# youth block party!



## Gerard (Feb 3, 2004)

ok...its not a triumph just yet...its tomorrow....i'm helping out as a volunteer setting up and stuff....better than spending time alone on a saturdays' thats for sure...


----------



## ghostgurl (Sep 20, 2004)

Good luck, and have fun.


----------



## Gerard (Feb 3, 2004)

^ :thanks 

so i go in around 9:30 in the morning and just help set up tables, chairs, and platforms, eh so boring....i guess i at least helped out....they set up those jumping thingies, a boxing ring, a joust ring, an obstecal course, popcorn and cotton candy booth, a food court booth, a dj booth, a television, custom made bikes promoting welding? (is that what's it called?) and other booths for certain services. I tried talking to people but my conversations fell short. Though it was nice. There was wasn't much of a role for me when it started and was too shy to ask for some position to the staff running it so I left. (how stupid of me?) anyway it's still going on till 5:00 pm so yeah...thats it....

i'm usually into volunteer in these kids events....it's like i go to craigslist or a volunteer database website where i live and find such opportunities....

like there was one another one i helped out....which was an elementary school couple of months ago.....helping out with the prize booth, counting tickets and helping the kids choose prizes....it was fun i guess....

oh and there another one i helped out like 8 months ago....i was helping man out a basketball booth, and football booth, so fun.....i recieved free tickets so i put my chance on the dunking booth....and guess what....i dunked the person,who was a teacher on the first shot....boy that was fun....

anyway yeah....i guess i did something.....usually the weekends get pretty lonely and dull....again it wasnt all that great....but yeah...i guess im glad that i did it.....


----------



## millenniumman75 (Feb 4, 2005)

Unsure,

Don't minimize your triumph; I would have a lot more trouble doing something like this myself.

Aboutt he conversations falling short, don't be hard on yourself in this area either. You tried and that is the most important thing. 

If you think you can do better, make a list of things you would like to improve on (making sure SA doesn't make the list too long for you) and just work though each one a little bit.


----------

• _Recorded data_:
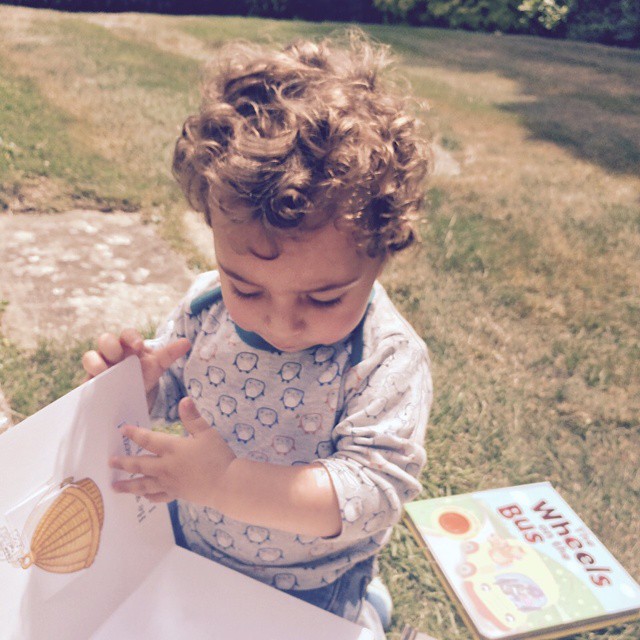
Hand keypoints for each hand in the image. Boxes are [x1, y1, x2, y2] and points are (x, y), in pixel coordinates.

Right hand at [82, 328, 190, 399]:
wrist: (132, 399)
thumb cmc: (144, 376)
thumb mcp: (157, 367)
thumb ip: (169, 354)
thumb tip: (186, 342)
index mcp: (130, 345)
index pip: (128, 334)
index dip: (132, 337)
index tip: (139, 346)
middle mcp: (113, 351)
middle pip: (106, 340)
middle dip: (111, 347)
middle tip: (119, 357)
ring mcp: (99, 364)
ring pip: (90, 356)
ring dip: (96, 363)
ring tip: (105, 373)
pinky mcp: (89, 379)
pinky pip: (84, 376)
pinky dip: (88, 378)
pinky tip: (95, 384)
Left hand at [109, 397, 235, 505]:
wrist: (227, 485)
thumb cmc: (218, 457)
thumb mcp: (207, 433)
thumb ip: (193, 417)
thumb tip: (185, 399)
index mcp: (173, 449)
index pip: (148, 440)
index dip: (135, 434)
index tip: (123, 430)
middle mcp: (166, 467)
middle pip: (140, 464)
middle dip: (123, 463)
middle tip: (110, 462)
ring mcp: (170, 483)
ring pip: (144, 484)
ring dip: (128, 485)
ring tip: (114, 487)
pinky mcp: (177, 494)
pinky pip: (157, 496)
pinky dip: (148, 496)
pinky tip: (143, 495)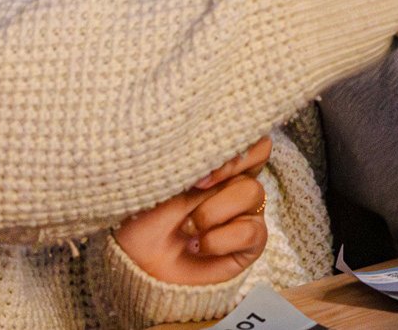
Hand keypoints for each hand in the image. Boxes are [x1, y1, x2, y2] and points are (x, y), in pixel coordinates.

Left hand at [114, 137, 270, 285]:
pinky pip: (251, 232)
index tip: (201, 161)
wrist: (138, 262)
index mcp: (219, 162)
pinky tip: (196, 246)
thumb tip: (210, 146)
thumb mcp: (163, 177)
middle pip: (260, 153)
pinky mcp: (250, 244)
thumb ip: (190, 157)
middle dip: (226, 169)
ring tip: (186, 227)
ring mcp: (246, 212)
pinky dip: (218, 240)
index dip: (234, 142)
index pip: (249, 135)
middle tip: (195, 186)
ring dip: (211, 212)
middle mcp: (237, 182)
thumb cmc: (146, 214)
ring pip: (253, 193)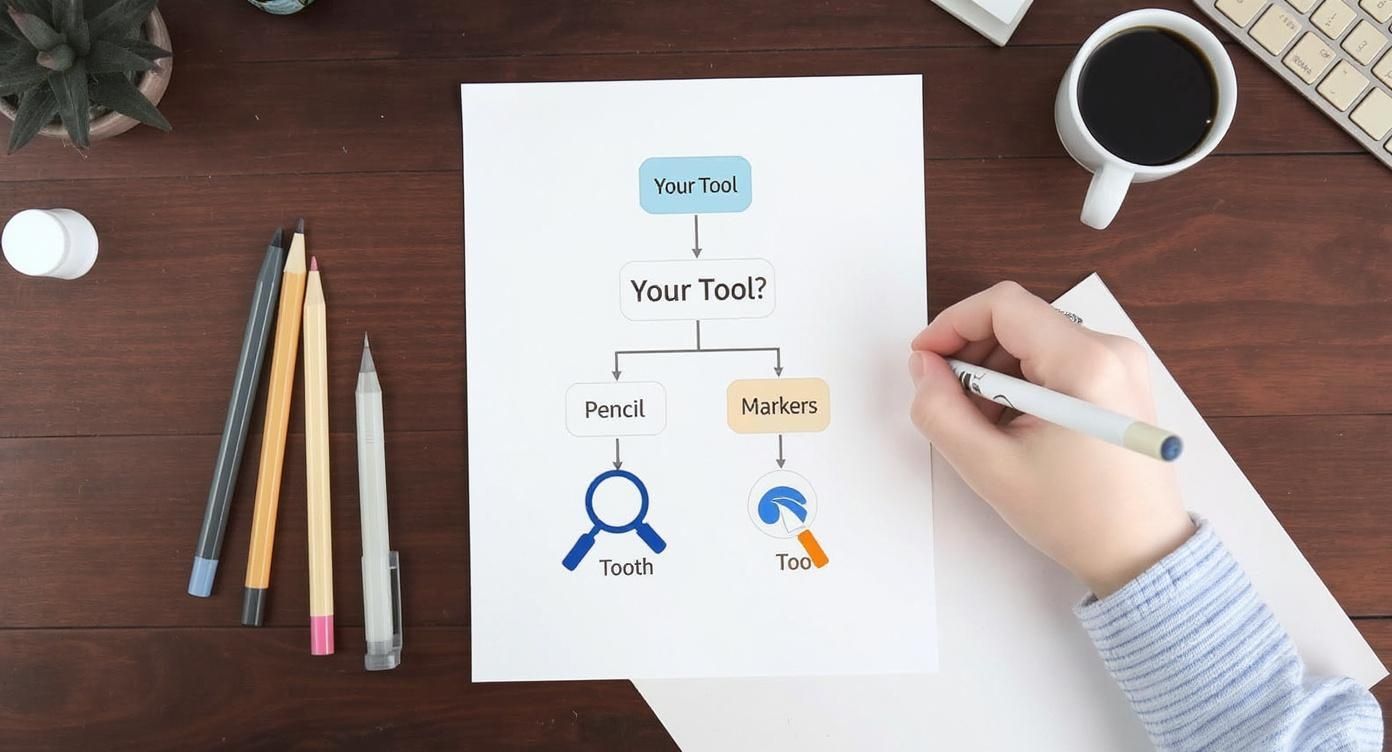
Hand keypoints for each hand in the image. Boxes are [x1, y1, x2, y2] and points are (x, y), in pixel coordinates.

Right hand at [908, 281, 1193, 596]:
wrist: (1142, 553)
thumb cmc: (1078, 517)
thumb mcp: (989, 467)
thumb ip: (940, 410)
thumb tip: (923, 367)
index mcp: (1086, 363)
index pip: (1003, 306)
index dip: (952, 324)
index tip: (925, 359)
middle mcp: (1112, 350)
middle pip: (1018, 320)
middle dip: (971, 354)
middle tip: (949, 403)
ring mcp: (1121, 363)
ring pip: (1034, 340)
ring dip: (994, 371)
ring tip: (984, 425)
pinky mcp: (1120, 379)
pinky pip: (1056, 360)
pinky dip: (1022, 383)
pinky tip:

• _What you need to do_:
(a) According to the youth block party thread, what time did Gerard arrive to help set up?
(b) From the youth block party thread, return the passage starting at "anyway yeah....i guess" and ending at "i did it.....".

• _Answers given_:
(a) Around 9:30 in the morning.

(b)
anyway yeah....i guess i did something.....usually the weekends get pretty lonely and dull....again it wasnt all that great....but yeah...i guess im glad that i did it.....